Les sources et le sens du communisme russe

Trad. du russe par Alexis Nerville
Collection Les Essais (no8)
Gallimard
Parution
Dans l'ouvrage que nous présentons aujourd'hui au public, Nicolas Berdiaev étudie les racines que le communisme, ou plutôt le léninisme, pousse très loin dans le sol de la pensée russe. Lui-même participa jadis au mouvement socialiste, et, dès l'âge de vingt ans, ainsi que beaucoup de jeunes gens appartenant comme lui à des milieux aristocratiques, connut la prison politique et la relégation dans les provinces éloignées de l'Empire. L'idéalisme qu'il professait alors sous l'inlluence dé la philosophie allemande, et qui portait en germe ses futurs désaccords avec les partis avancés, devait se transformer par la suite en une adhésion totale au christianisme.
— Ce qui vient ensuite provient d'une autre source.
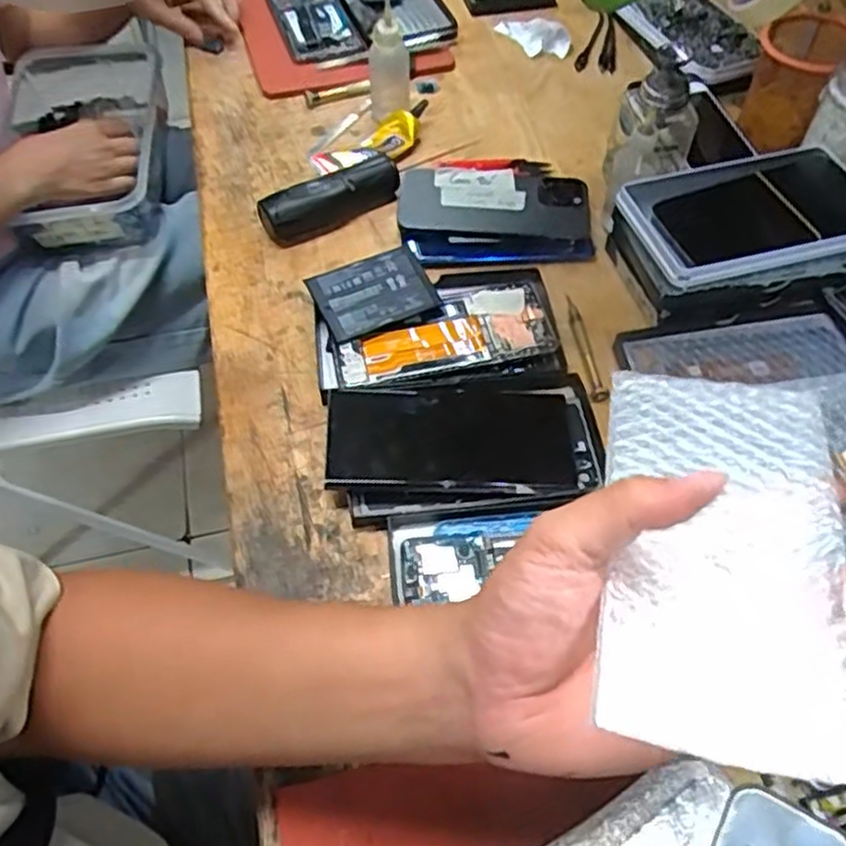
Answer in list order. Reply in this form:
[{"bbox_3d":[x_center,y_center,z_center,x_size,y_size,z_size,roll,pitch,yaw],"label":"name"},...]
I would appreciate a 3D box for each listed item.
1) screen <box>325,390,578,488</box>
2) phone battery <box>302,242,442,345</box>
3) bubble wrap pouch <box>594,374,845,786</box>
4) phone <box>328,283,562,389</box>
[{"bbox_3d":[0.019,0.009,0.489,0.160,0.008,0.077,0,55,-3],"label":"screen"},{"bbox_3d":[-0.036,-0.099,0.561,0.087,0.006,0.061,-25,76,-15],"label":"phone battery"},{"bbox_3d":[0.114,0.043,0.281,0.083,0.008,0.158,8,52,10],"label":"bubble wrap pouch"},{"bbox_3d":[0.015,-0.068,0.547,0.162,0.008,0.082,-15,58,-6],"label":"phone"}]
C'est précisément à cause de ses convictions religieuses que Nicolas Berdiaev qui, en I920, avait été élu professeur par l'Université de Moscou, fut, en I922, compris sur une liste d'intellectuels proscrits, et qu'il dut quitter la Russie.
Dans Sources et sens du communisme russe, l'auteur montre qu'en raison sans doute de l'immensité de leur territoire et de sa configuration imprécise, les Russes se sont toujours forgé à l'intérieur de cette partie trop vaste, une construction idéologique à laquelle ils puissent s'attacher. Longtemps, ce fut la «Troisième Rome», le rêve de la Byzance perdue. Puis, au XVIIIᵉ siècle, quand par suite du Schisme et des réformes de Pierre le Grand, la foi religieuse fléchit, cette notion fut remplacée par une autre, empreinte d'un mysticisme égal, l'idée de la supériorité du peuple russe, du moujik. Berdiaev étudie d'une façon magistrale les diverses formes que revêt, au cours du XIXᵉ siècle, cette nouvelle foi qui anime l'intelligentzia. Les portraits qu'il trace de certains révolutionnaires sont saisissants. Le lecteur français ignore peut-être jusqu'à leur nom, et pourtant il les reconnaîtra en les voyant passer, car ils ont servi de prototypes à plus d'un héros des grands romans russes.
À la fin du XIXᵉ siècle, le marxisme fait son apparition, et alors par une troisième transformation, le mythe du peuple paysan va se changer en mythe du prolétariat. Berdiaev explique comment le concept de l'Allemand Marx, élaboré au contact des masses industrielles anglaises, va subir un processus de «russification» ; comment, par conséquent, le communisme tel qu'il a triomphé en Russie, s'insère dans la tradition révolutionnaire de ce pays, et en incarne même les tendances les plus autochtones contre les plus internationales. Et tandis qu'idéologiquement, il place ainsi la Révolution russe dans le prolongement du mouvement révolutionnaire de la pensée, historiquement, il relie ses fondateurs aux fondateurs de l'Empire, aux grands-princes de Moscou, «rassembleurs des terres», et aux premiers Romanoff. «Lénine, écrit Berdiaev, unissait en lui deux traditions, – la tradition de l'intelligentzia révolutionnaire dans ses tendances les plus extrêmes, et la tradition russe du pouvoir dans ses manifestations les plus despotiques».